◆ **Collected data**:
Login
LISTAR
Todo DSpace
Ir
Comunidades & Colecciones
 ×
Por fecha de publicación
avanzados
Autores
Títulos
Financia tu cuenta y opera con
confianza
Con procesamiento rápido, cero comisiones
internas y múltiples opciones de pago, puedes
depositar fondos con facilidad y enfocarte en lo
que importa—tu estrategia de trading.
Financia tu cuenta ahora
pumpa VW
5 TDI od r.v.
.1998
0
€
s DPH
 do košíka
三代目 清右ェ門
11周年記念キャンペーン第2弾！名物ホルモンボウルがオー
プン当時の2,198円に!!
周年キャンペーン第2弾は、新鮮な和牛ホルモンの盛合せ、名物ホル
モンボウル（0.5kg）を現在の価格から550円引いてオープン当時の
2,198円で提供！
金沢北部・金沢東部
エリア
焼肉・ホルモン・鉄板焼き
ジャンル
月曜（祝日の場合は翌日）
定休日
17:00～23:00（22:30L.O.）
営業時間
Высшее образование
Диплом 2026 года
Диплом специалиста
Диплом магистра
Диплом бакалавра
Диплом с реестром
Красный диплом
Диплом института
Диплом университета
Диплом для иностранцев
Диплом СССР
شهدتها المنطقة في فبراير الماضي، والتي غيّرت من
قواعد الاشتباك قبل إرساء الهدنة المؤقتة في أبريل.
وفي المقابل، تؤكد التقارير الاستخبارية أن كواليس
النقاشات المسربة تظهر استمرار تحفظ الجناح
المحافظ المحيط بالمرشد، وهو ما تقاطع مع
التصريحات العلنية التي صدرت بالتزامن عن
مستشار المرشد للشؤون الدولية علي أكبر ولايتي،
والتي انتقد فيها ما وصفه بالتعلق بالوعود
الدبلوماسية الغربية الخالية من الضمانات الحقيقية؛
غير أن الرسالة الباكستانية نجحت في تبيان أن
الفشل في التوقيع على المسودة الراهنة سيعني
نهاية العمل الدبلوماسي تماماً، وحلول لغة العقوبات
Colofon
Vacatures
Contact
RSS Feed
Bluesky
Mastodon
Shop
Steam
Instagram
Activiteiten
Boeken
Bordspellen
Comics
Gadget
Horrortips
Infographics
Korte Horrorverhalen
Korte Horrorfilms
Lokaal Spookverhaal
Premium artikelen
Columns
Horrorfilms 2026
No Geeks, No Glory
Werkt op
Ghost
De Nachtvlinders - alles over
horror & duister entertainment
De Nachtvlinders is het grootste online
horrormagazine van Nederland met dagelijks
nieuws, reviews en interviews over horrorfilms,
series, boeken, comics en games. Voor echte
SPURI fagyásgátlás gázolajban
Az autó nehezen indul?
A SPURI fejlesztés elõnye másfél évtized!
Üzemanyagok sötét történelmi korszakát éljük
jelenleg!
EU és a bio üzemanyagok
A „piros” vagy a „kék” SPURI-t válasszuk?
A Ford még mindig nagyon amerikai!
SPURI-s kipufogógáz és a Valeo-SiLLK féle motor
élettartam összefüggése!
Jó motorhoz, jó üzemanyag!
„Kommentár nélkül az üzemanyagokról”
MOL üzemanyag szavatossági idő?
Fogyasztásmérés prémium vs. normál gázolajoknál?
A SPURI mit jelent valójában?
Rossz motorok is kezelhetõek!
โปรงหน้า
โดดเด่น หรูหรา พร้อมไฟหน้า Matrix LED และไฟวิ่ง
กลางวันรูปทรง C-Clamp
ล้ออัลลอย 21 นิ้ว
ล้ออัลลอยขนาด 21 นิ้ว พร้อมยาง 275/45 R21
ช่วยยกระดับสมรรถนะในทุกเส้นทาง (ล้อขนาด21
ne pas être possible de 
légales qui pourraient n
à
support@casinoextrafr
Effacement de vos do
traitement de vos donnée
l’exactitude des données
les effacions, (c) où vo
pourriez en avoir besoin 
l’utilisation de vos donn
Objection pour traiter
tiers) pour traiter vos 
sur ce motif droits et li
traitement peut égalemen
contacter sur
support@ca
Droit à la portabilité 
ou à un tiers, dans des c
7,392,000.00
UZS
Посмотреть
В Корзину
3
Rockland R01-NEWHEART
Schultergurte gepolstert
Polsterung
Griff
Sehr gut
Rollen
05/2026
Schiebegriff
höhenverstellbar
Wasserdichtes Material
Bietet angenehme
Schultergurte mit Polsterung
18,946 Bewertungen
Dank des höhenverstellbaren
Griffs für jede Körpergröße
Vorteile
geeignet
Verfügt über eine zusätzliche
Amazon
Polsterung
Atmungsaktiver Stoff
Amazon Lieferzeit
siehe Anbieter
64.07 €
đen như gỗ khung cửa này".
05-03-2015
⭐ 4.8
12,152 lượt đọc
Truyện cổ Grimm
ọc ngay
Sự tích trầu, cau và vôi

◆ **EXERCISE OBJECTIVE**:
Only the lines from the one with "Amazon Lieferzeit" through the end of the data should be printed, each exactly as it appears.

◆ **THE COMPLETED TASK**:
Amazon Lieferzeit
siehe Anbieter
64.07 €
đen như gỗ khung cửa này".
05-03-2015
⭐ 4.8
12,152 lượt đọc
Truyện cổ Grimm
ọc ngay
Sự tích trầu, cau và vôi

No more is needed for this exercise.